In June, the Consumer Financial Protection Bureau’s (CFPB) Office of Competition and Innovation and Office of Markets issued an analysis of deposit insurance coverage on funds stored through popular payment companies, finding that such funds are often not stored in an account at a bank or credit union and thus lack individual insurance coverage. As a result, such funds can be at risk of loss in the event of financial distress or failure of the entity operating the nonbank payment platform.
With the recent collapse of several crypto asset platforms and banks, the safety and security of stored funds, including whether the stored funds have been federally insured, has been of growing public concern. The growth and popularity of payment companies as an alternative to traditional banking to transfer funds and perform other services has raised further discussions surrounding deposit insurance and money-transmission requirements. With the advent of new financial services platforms, it is often unclear to consumers if their funds are protected by deposit insurance like at traditional banks and credit unions. These platforms often offer the same or substantially similar services to those of a bank, including payment transfers and stored value services. However, there are notable differences between these entities and federally insured institutions.
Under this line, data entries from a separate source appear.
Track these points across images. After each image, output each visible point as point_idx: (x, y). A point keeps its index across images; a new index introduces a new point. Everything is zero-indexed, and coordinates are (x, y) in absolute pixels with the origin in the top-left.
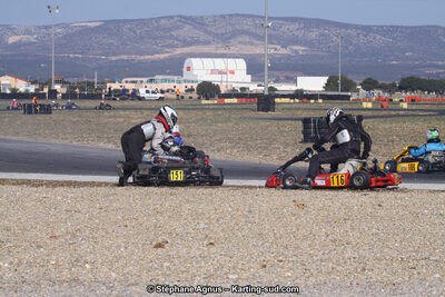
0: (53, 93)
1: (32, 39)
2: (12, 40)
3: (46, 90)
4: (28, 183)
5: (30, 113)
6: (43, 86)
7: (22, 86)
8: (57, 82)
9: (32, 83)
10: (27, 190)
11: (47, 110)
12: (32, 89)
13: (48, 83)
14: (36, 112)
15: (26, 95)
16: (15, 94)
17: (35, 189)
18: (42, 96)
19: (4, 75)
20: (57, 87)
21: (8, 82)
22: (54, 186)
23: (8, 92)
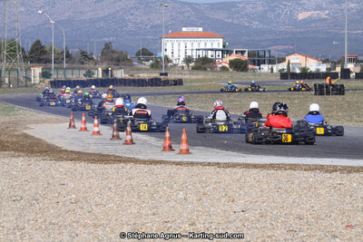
0: (346, 73)
1: (324, 15)
2: (302, 16)
3: (338, 69)
4: (321, 168)
5: (321, 94)
6: (335, 64)
7: (313, 65)
8: (350, 61)
9: (324, 62)
10: (320, 176)
11: (340, 91)
12: (323, 68)
13: (341, 62)
14: (328, 93)
15: (317, 75)
16: (305, 74)
17: (329, 175)
18: (335, 76)
19: (294, 53)
20: (350, 66)
21: (298, 61)
22: (350, 172)
23: (298, 71)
For example, if funds placed with a payment company have not been deposited into an account at a Federal Deposit Insurance Corporation (FDIC)-insured bank or a National Credit Union Administration (NCUA)-insured credit union, then consumers do not have deposit insurance coverage in the event of the failure of the payment company. Payment companies generally have a financial incentive to keep consumer funds on the platform rather than sweep them into a linked bank or credit union account, including investing the users’ funds into loans and bonds. Consumers often lack awareness of where their funds are stored, due in part to confusing or silent user agreements. Worse yet, misleading claims may be made about the nature, extent, or availability of deposit insurance. Though some nonbank payment companies advertise deposit insurance eligibility for certain accounts that hold customers’ funds at an insured institution, those representations are difficult to verify. Overall, funds stored with a payment company may be at a higher risk of loss than those stored in an insured bank or credit union.
One trending model to mitigate potential risk is the FBO account model, whereby an insured institution maintains one or more accounts “for the benefit of” (FBO) the customers and allows the funds to flow through accounts that are controlled by that bank (and not the payment company). Thus, the funds deposited into the FBO account (assuming applicable requirements are met) are insured up to applicable FDIC or NCUA limits.